Minority groups have lower employment rates and are paid less. According to a report by the website of Los Angeles Times on September 15, 2017, since the Labor Department began keeping track of unemployment by race in the early 1970s, the black unemployment rate is nearly double the white unemployment rate. In 1979, the average black man in America earned 80 percent as much per hour as the average white man. By 2016, that shortfall had worsened to 70 percent, according to research by the San Francisco Fed (www.washingtonpost.com, September 5, 2017). A report by the website of USA Today on December 16, 2017, said that nationwide, the typical black household earns just 61 percent of the money that the typical white household earns. In Erie, Pennsylvania, the unemployment rate for white people is 4 percent, while that for black people is up to 24.6 percent. The median income for black people is only 43.2 percent of that for white people. A report by the website of USA Today on October 3, 2017, said that representation of all minority groups is declining in technology companies. According to a report released on March 29, 2017, by a San Francisco-based HR tech company, black people make up only 2 to 3 percent of the white-collar workforce - significantly less than their total workforce participation rate of 12 percent. Only about 5 percent of Hispanic workforce contributes to white-collar jobs (www.ibtimes.com, March 31, 2017).
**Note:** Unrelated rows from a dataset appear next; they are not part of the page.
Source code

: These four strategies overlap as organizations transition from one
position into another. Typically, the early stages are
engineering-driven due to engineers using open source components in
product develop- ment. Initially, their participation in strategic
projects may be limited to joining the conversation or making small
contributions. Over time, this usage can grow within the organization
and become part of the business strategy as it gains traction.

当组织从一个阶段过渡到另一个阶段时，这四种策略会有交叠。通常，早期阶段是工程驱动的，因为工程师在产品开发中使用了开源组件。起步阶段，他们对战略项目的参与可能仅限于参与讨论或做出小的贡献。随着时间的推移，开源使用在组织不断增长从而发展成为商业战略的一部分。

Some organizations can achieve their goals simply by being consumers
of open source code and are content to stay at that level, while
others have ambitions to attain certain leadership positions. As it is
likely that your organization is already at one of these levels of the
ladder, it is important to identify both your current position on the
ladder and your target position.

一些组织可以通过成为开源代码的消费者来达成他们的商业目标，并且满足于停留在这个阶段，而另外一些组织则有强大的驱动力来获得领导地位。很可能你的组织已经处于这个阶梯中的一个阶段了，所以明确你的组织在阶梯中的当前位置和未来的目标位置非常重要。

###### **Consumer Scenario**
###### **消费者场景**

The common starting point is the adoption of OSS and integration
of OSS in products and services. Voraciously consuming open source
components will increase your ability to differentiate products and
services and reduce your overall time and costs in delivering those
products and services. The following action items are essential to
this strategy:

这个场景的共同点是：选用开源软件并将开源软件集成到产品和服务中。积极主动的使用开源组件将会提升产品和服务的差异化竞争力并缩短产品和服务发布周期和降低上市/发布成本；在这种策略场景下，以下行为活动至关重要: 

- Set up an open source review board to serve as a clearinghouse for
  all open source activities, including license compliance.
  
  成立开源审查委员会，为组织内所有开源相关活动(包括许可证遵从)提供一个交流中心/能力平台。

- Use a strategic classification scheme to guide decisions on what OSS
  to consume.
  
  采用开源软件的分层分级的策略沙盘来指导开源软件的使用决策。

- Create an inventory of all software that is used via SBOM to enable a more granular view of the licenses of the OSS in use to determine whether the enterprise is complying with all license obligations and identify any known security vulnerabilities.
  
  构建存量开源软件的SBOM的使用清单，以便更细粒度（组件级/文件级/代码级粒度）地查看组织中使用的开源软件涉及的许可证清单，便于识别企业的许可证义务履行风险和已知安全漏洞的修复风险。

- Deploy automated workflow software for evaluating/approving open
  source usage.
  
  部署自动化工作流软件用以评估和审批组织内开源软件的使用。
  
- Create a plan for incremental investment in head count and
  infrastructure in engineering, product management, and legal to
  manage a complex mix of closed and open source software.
The racial wealth gap became larger. According to data released by the Federal Reserve in September last year, between 2013 and 2016, wealth gap between black and white families grew by 16 percent during that time, and by 14 percent between Hispanics and whites. In 2016, white families had a median net worth of 171,000 U.S. dollars, compared with 17,600 U.S. dollars for blacks and 20,700 U.S. dollars for Hispanics, accounting for 10.29 percent and 12.11 percent of that for white families respectively (www.washingtonpost, September 28, 2017). The report issued by the Economic Policy Institute on February 13, 2017, said that more than 1 in 4 black households have zero or negative net worth (www.epi.org, February 13, 2017). The median income for an African American household was 39,490 U.S. dollars in 2016, according to U.S. Census Bureau data released in September 2017, even 1,873 U.S. dollars less than that in 2000. African-Americans are the only racial group the Census Bureau identifies that has been left behind than the year of 2000 (www.latimes.com, September 15, 2017).

Muslims suffered from discrimination and assaults. On January 27, 2017, the U.S. government issued an order to ban on the entry of citizens from seven Muslim-majority countries: Iran, Iraq, Libya, Somalia, Sudan, Syria and Yemen. The order was labeled a "Muslim ban" as countries involved have mainly Muslim populations, and aroused protests in the United States and the world. In a Pew Research Center survey conducted in early 2017, three-quarters of Muslim American adults say there is "a lot" of discrimination against Muslims in the United States, a view shared by 69 percent of adults in the general public. In addition, half of U.S. Muslim adults say that in recent years it has become more difficult to be a Muslim in the United States.

According to a Pew Research Center analysis of hate crimes statistics from the FBI, the number of assaults against Muslims in the United States rose significantly between 2015 and 2016, surpassing the modern peak reached in 2001, the year of the September 11 terrorist attacks (www.pewresearch.org, November 15, 2017).